The EPA just finalized one of the biggest land grabs in American history.

Under the Clean Water Rule, all “tributaries” will be categorically regulated by the federal government. Tributaries — which quite literally mean anything with a bed, banks and an “ordinary high water mark” — are now under federal control. Not my words; the Environment Protection Agency’s (EPA). This includes ditches and less.

Under the same rule, the word “adjacent” is stretched from the Supreme Court’s definition of actually “abutting” what most Americans regard as a real water of the United States to anything “neighboring,” “contiguous,” or “bordering” a real water, terms which are again stretched to include whole floodplains and riparian areas. Floodplains are typically based on a 100-year flood, but a separate regulation would stretch that to a 500-year flood.

And, finally, under the rule, the EPA cynically throws in a catch-all “significant nexus” test meant as a shout out to Supreme Court Justice Anthony Kennedy’s opinion in Rapanos v. United States when, in fact, the EPA’s rule makes a mockery of Kennedy’s opinion and of no fewer than three Supreme Court rulings.

Under the three approaches, no land or “water” is beyond the reach of the federal government, never mind the traditional understanding of private property or state and local control of land use.

Farmers, ranchers, dairymen and others, on and off the farm, are in a widespread panic with the finalization of this rule because not only does it allow the EPA onto their land, but it throws the gate wide open to environmental group-led citizen lawsuits that promise to carry the rule’s reach beyond what even the EPA had envisioned. That is because even though the EPA may have intended to show some restraint in the exercise of its newfound powers, the rule itself is virtually boundless and citizen suits are controlled only by the rule. This rule carries with it fines under the law to the tune of $37,500 per day, but comes with absolutely no clarity for farmers as to what side of the law they are now on.

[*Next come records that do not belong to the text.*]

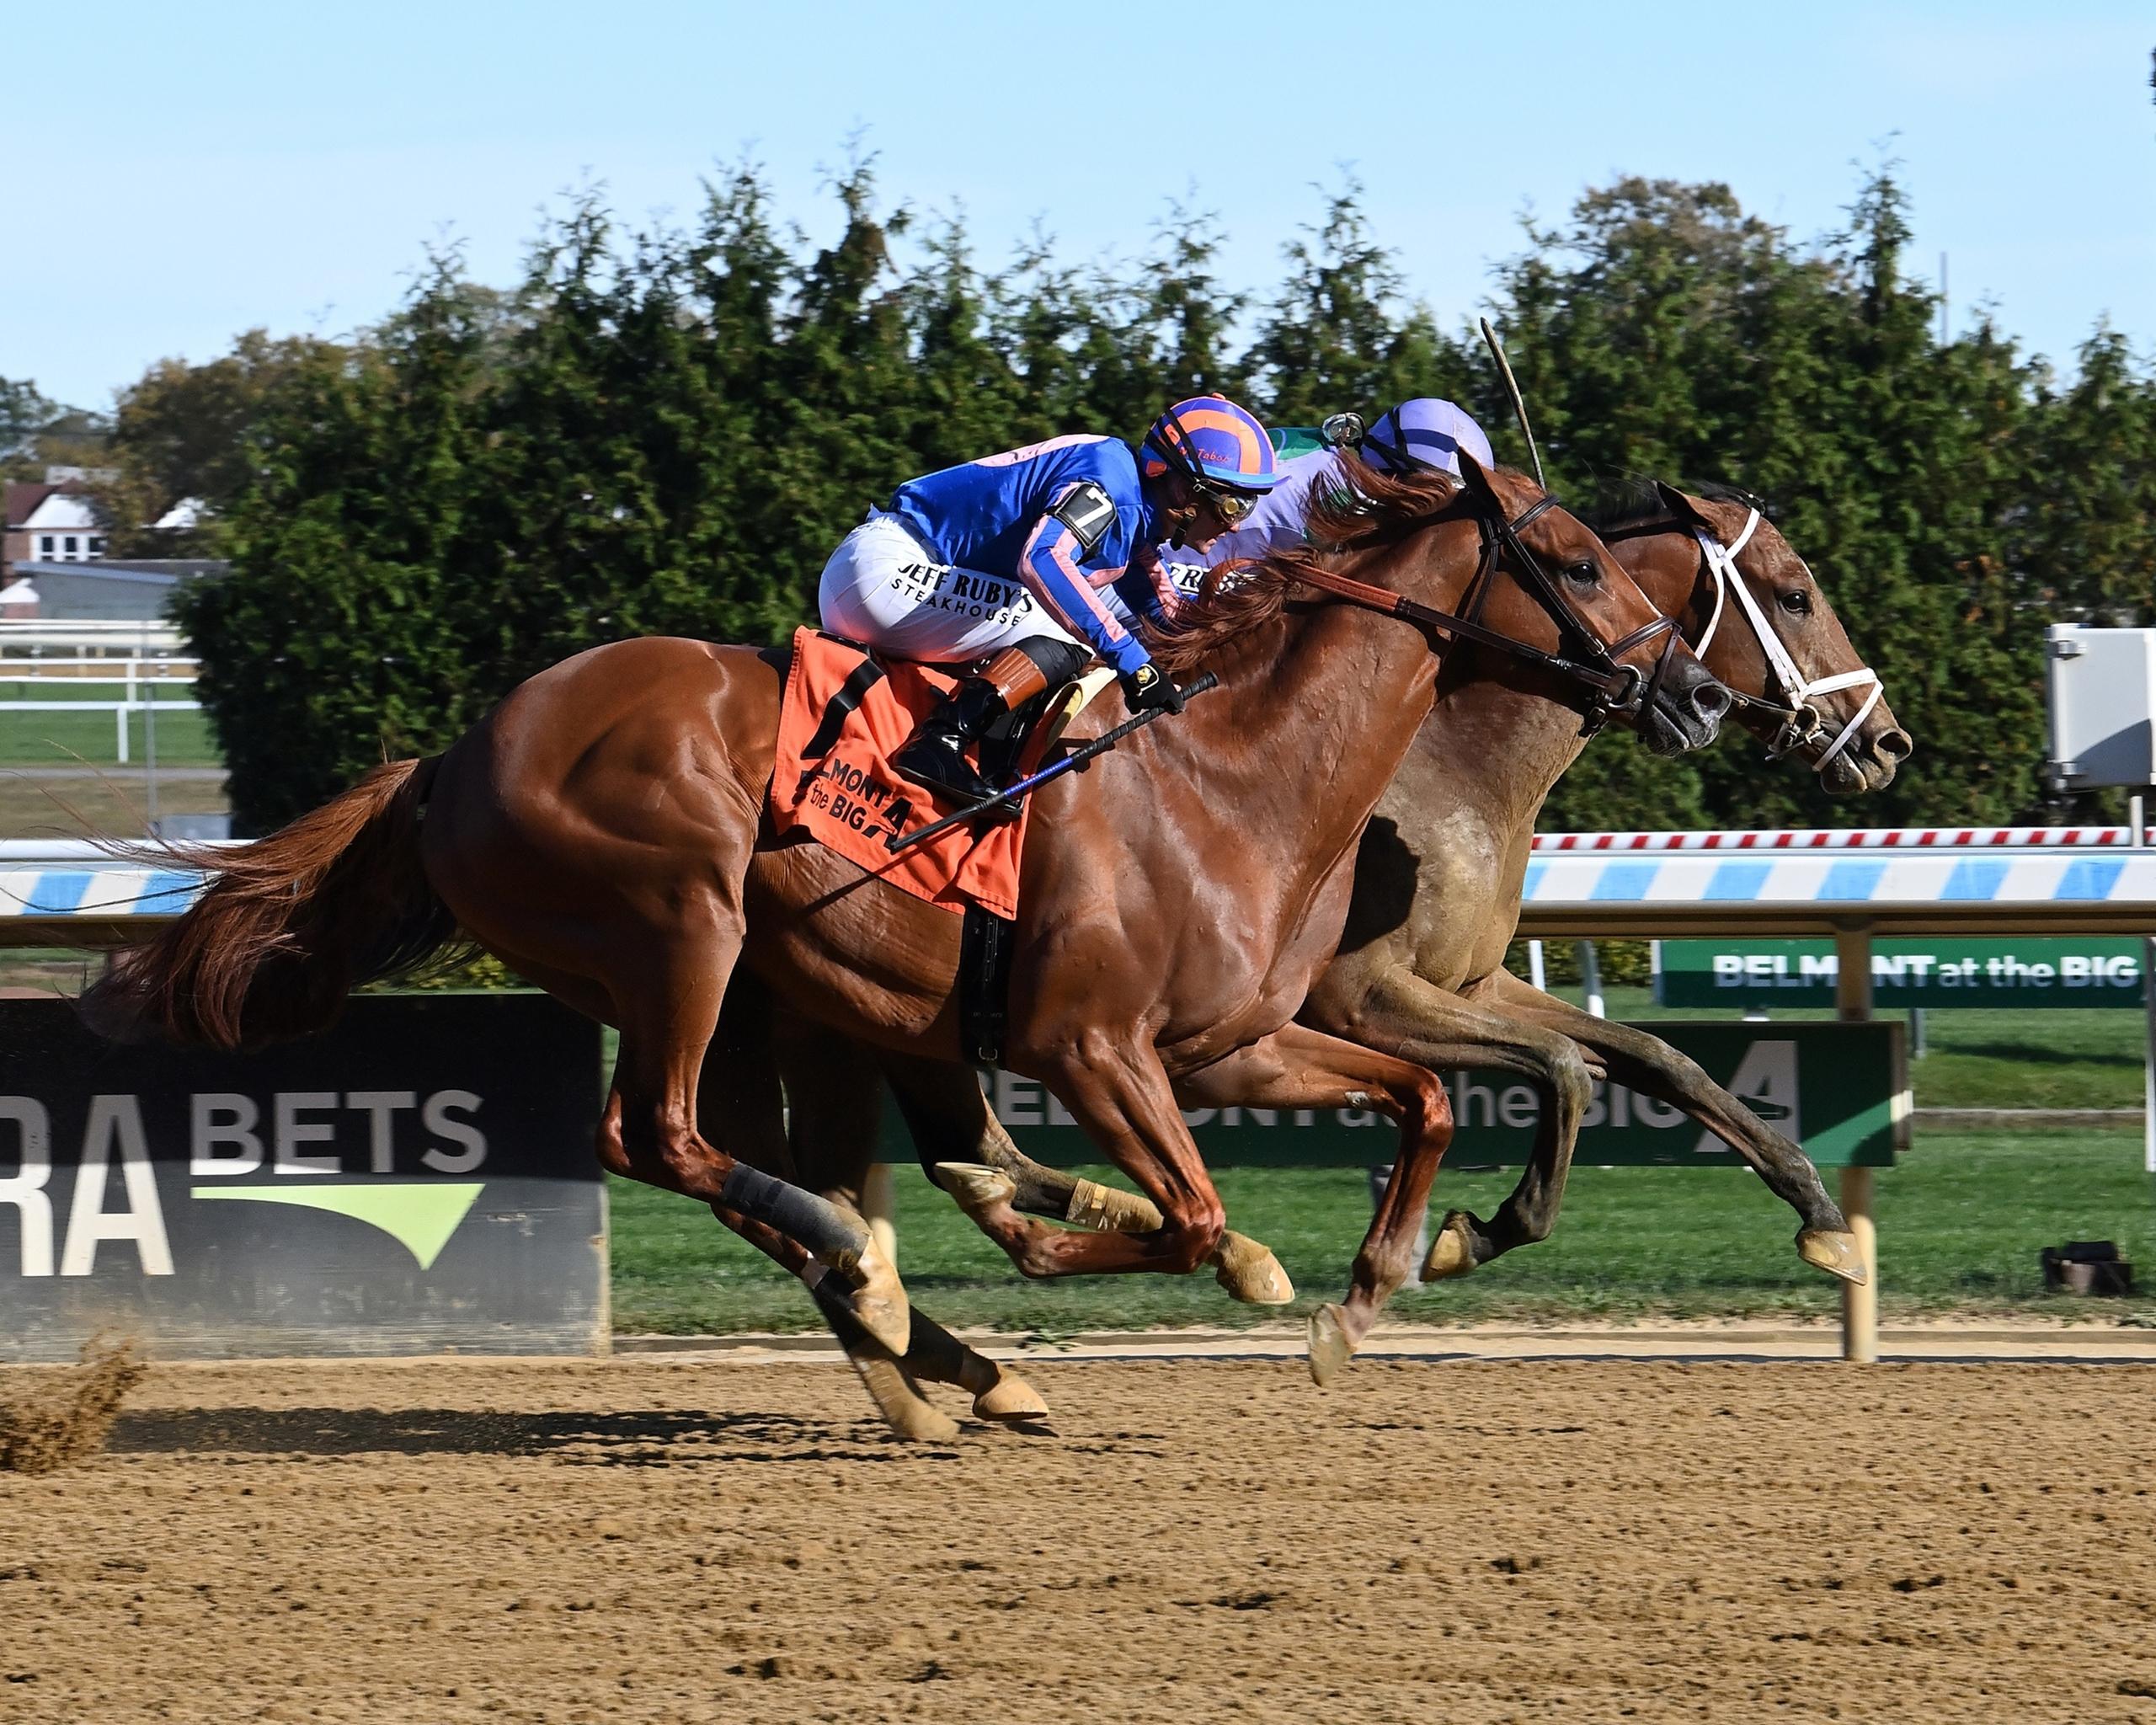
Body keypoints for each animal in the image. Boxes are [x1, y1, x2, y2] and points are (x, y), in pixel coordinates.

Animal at [82, 452, 1727, 1414]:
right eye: (1583, 564)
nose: (1702, 696)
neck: (1236, 776)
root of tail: (456, 756)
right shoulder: (1090, 1043)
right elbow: (1197, 1217)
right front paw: (1242, 1266)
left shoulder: (1238, 1042)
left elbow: (1427, 1098)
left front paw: (1371, 1290)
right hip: (681, 929)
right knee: (658, 1136)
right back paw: (895, 1291)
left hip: (771, 990)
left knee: (753, 1162)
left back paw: (926, 1334)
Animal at [739, 472, 1909, 1422]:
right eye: (1792, 590)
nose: (1886, 742)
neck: (1441, 762)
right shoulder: (1360, 998)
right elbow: (1563, 1069)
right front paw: (1466, 1234)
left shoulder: (1470, 978)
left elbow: (1647, 1058)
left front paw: (1820, 1217)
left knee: (912, 1169)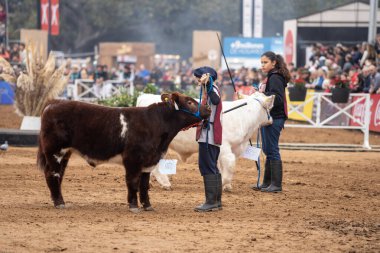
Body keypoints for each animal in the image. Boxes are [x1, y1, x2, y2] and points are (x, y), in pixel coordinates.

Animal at [37, 92, 211, 212]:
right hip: (55, 150)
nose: (208, 108)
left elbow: (144, 185)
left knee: (59, 174)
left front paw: (148, 206)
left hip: (65, 153)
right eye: (189, 101)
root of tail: (54, 103)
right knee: (52, 173)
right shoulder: (132, 159)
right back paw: (60, 203)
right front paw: (133, 206)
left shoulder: (148, 161)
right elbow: (133, 182)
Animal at [137, 92, 274, 191]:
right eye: (269, 108)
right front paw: (223, 183)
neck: (243, 117)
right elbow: (229, 163)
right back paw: (165, 183)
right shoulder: (224, 147)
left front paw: (227, 186)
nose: (271, 120)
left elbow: (223, 166)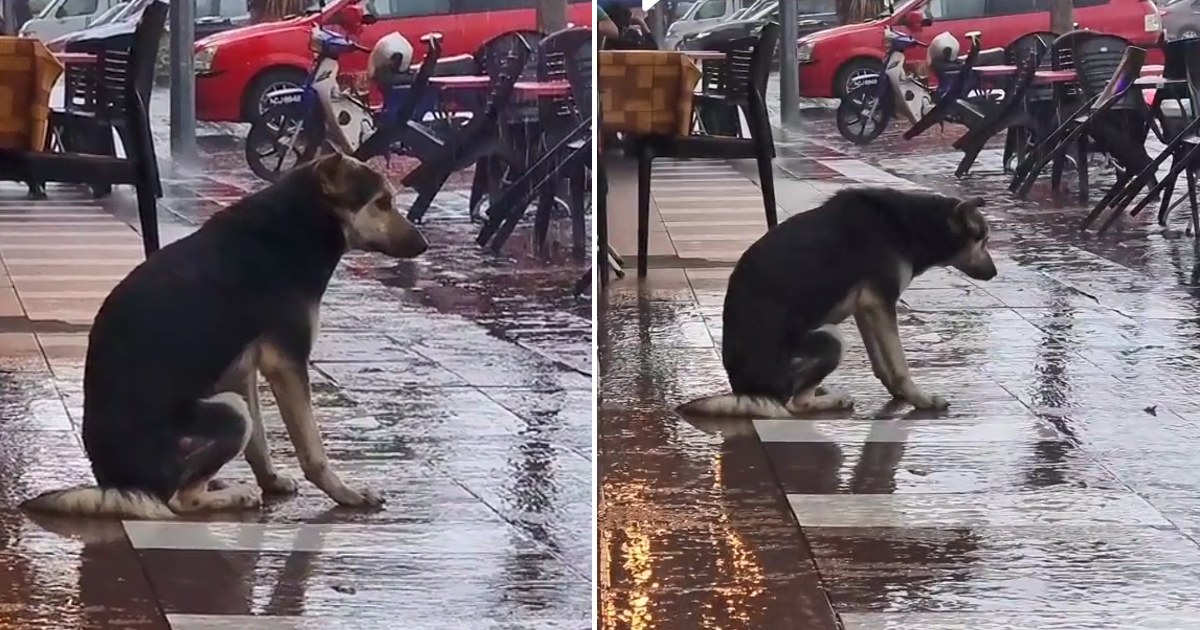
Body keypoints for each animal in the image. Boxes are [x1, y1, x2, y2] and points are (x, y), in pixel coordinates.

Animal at [21, 151, 429, 516]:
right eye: (382, 202)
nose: (425, 245)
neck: (299, 222)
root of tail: (119, 484)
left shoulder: (243, 369)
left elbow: (260, 444)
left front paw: (272, 482)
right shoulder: (287, 364)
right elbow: (312, 451)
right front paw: (345, 493)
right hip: (229, 412)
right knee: (179, 500)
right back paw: (231, 496)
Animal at [681, 189, 998, 420]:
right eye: (984, 240)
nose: (995, 274)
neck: (915, 225)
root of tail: (746, 390)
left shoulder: (868, 308)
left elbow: (883, 363)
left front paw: (898, 394)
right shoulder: (880, 302)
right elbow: (900, 365)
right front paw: (920, 399)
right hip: (830, 337)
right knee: (795, 404)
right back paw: (831, 399)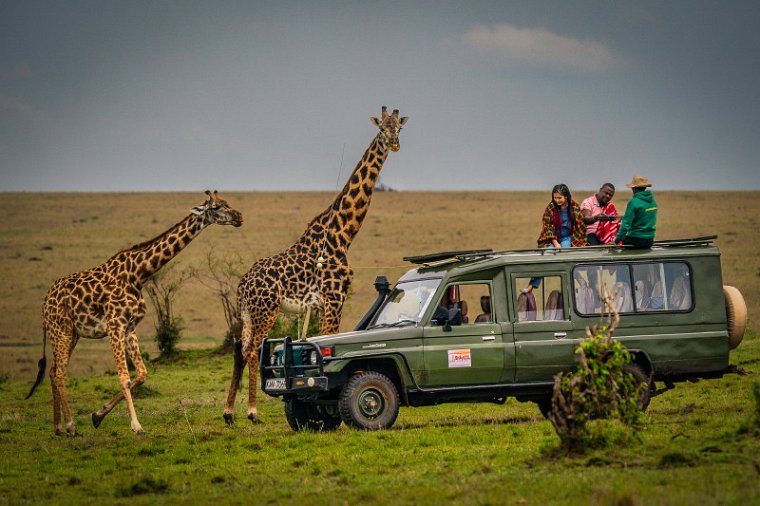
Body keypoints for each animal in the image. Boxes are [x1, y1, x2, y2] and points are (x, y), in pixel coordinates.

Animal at [26, 190, 242, 434]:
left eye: (226, 202)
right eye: (215, 207)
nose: (239, 217)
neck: (139, 274)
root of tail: (45, 302)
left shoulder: (130, 328)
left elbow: (141, 374)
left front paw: (98, 415)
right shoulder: (114, 326)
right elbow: (124, 377)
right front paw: (136, 426)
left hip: (72, 333)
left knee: (53, 371)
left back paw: (58, 427)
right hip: (60, 330)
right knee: (61, 372)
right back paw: (71, 426)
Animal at [223, 107, 406, 426]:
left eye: (400, 128)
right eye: (382, 128)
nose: (394, 144)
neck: (343, 234)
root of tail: (243, 284)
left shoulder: (320, 304)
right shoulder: (335, 296)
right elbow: (331, 343)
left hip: (246, 311)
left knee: (238, 348)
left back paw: (229, 412)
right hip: (265, 310)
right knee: (252, 349)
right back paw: (253, 412)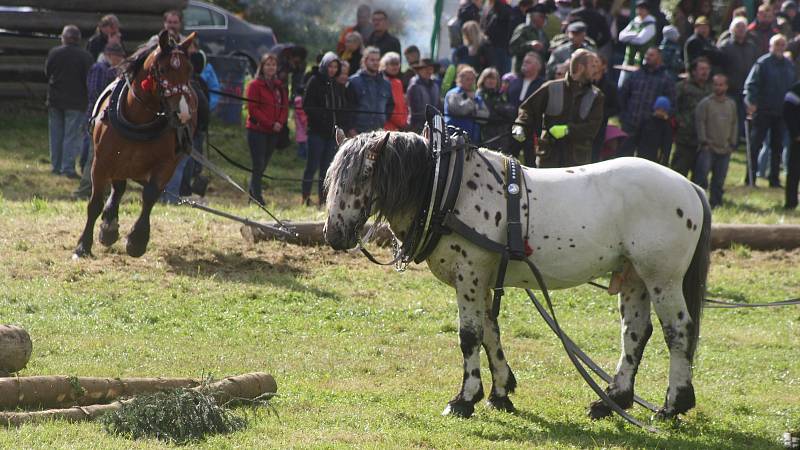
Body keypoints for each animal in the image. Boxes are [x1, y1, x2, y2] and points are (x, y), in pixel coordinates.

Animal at [74, 29, 198, 258]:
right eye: (163, 69)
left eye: (189, 69)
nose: (183, 113)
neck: (138, 119)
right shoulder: (101, 162)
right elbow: (95, 203)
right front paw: (83, 245)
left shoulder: (166, 164)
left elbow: (149, 195)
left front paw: (137, 240)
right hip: (119, 162)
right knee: (118, 188)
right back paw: (109, 226)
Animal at [324, 118, 712, 424]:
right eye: (331, 179)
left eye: (365, 175)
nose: (334, 234)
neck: (445, 186)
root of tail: (690, 186)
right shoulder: (482, 279)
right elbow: (489, 332)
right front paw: (501, 392)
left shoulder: (470, 273)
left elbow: (470, 336)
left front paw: (465, 399)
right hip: (634, 275)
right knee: (635, 332)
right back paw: (612, 401)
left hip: (662, 277)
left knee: (678, 331)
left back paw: (672, 405)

I started work as an legislative assistant covering agriculture for Sen. John Tower (R) of Texas back in 1971 before serving nearly 20 years in Congress, and I have never seen a bigger land grab by the federal government than the Clean Water Rule.

Like Tower, and like most Texans serving in Congress today, I was consistently ranked as one of the most conservative members in Congress. And that is why it appalls me that instead of libertarian groups announcing that their No. 1 objective is to overturn this rule and protect the private property rights of every American citizen — which is at the very heart of a free society — these groups were reported on June 24 in The Washington Post as saying that their No. 1 objective is, of all things, killing U.S. sugar policy.

No wonder rank-and-file conservative Americans are so disgusted. Of all of the maladies in government and society today, the only thing that these groups in Washington, purporting to carry the conservative banner and armed with billions of dollars, can muster is an attack on farmers. What is their next act? To disappear?

Rep. Ted Yoho (R-Fla.), one of the most committed conservatives in the House of Representatives, has introduced legislation — backed by conservative groups that make decisions based on principle rather than a rich donor base — that proposes to do what any conservative American would do. Yoho’s bill would zero out U.S. sugar policy when America’s biggest foreign sugar competitors do the same. Any real conservative and any ordinary American would reasonably wonder if that’s really too much to ask of our trading partners. The Yoho bill should be the model legislation for all of American agriculture, which is hit hard every day by high and rising foreign subsidies, tariffs and other barriers to trade imposed by countries like communist China.

Yet some libertarian groups reject this commonsense approach and look instead for new ways to assail a policy that, in the case of sugar, did not cost taxpayers a dime last year, will not cost taxpayers a dime this year and is projected by the U.S. Department of Agriculture to cost zero dollars for the next decade. The same policy has been demonstrated to have resulted in lower costs on the grocery shelf than what foreign consumers pay.

That’s why these libertarian groups were jubilant to read the news in The Washington Post that an agribusiness may be inviting commodities to join in on the attack against one of their own, with the lead of one of these libertarian groups glibly predicting that this division would bring about the fall of all U.S. farm policy. Of course, tragically, such tactics would obviously imperil important farm policies for all of America’s farmers and ranchers, including those whom agribusiness depends on for business. What a dangerously shortsighted strategy.

Together, these libertarian groups and this particular agribusiness criticize the political involvement of farm families who participate in the very process they vociferously argue every citizen has an inviolable First Amendment right to exercise, and even when their combined political power and spending would swamp a boat like sugar’s.

What is sad is that this enormous fortune that they sit upon is not being used to join in battle for things as important as the defense of private property — an absolutely essential cornerstone of American freedom — but is instead being squandered to wage war on the backbone of a great country: farmers and ranchers.

Combest represented the 19th Congressional District of Texas from 1985 to 2002 and chaired the Select Committee on Intelligence and the Agriculture Committee. He is now a principal at Combest Sell & Associates.